M8: Quando a Morte Socorre a Vida

“M8” é um filme lançado em 2019, com direção de Jeferson De e roteiro do próprio diretor junto com Cristiane Arenas, Iafa Britz, Carolina Castro, Paulo LinsFelipe Sholl  . O longa-metragem explora os gêneros Drama, Suspense, Mistério e com um ou outro elemento do Terror. Apesar dos gêneros que podem sugerir uma trama manjada, o roteiro faz o caminho contrário. M8 teve várias oportunidades em utilizar efeitos sonoros com jumpscare, mas optou pelo silêncio.
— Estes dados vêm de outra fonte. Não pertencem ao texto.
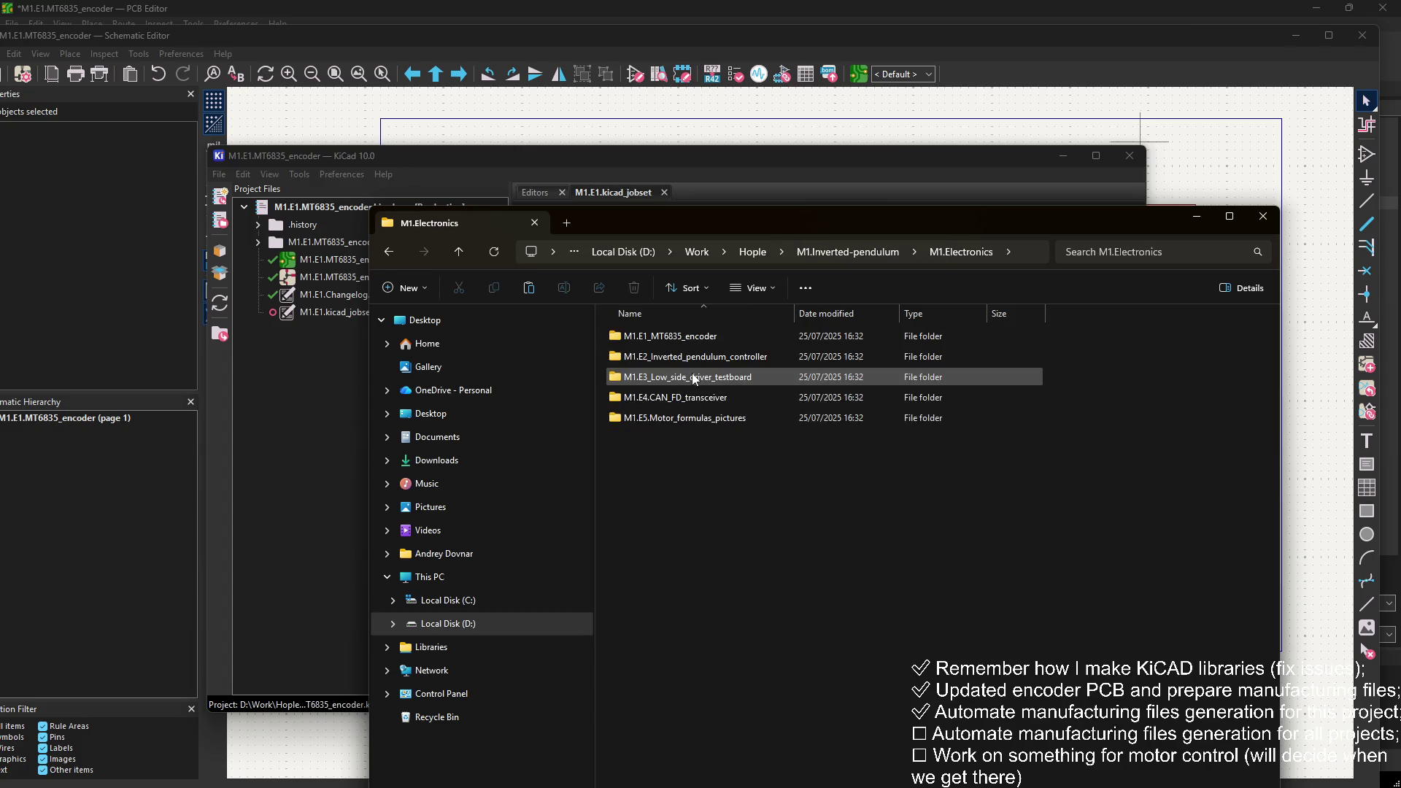
double_click(721, 376)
Além disso, em vez de se apoiar no horror gráfico, o filme opta pela simplicidade, evitando aterrorizar o espectador em momentos de aparições sobrenaturais.

A história de “M8” gira em torno da jornada de Maurício (interpretado por Juan Paiva) ao ingressar na faculdade de Medicina e iniciar as aulas de Anatomia. Nesse ambiente acadêmico, Maurício se depara com duas experiências marcantes. A primeira, ser o único estudante negro em meio a uma maioria de pessoas de pele clara. A segunda, confrontar a perturbadora realidade de que os outros negros presentes no local são cadáveres a serem estudados.

Ao conhecer o cadáver M8 (interpretado por Raphael Logam), Maurício  é levado para uma série de questionamentos. A confusão de um colega, que o enxerga como um funcionário da universidade, já revela o racismo estrutural presente na sociedade. Observar que só há corpos negros, nos dá uma dimensão ainda mais gritante da violência crônica contra a população preta no Brasil.

O longa-metragem “M8: Quando a Morte Socorre a Vida” tem o protagonista Maurício como condutor do espectador na trama, apresentando a missão GLO (Garantia da Lei e da Ordem) de 2018 no Rio de Janeiro, a comoção e protestos de parentes de jovens desaparecidos e a violência policial. Os roteiristas acertaram na escolha do elo de ligação entre Maurício e M8 ser uma religião de matriz africana. Afinal, as religiões descendentes de raízes africanas ainda são bastante demonizadas no Brasil, sofrendo todos os tipos de ataques simbólicos e físicos.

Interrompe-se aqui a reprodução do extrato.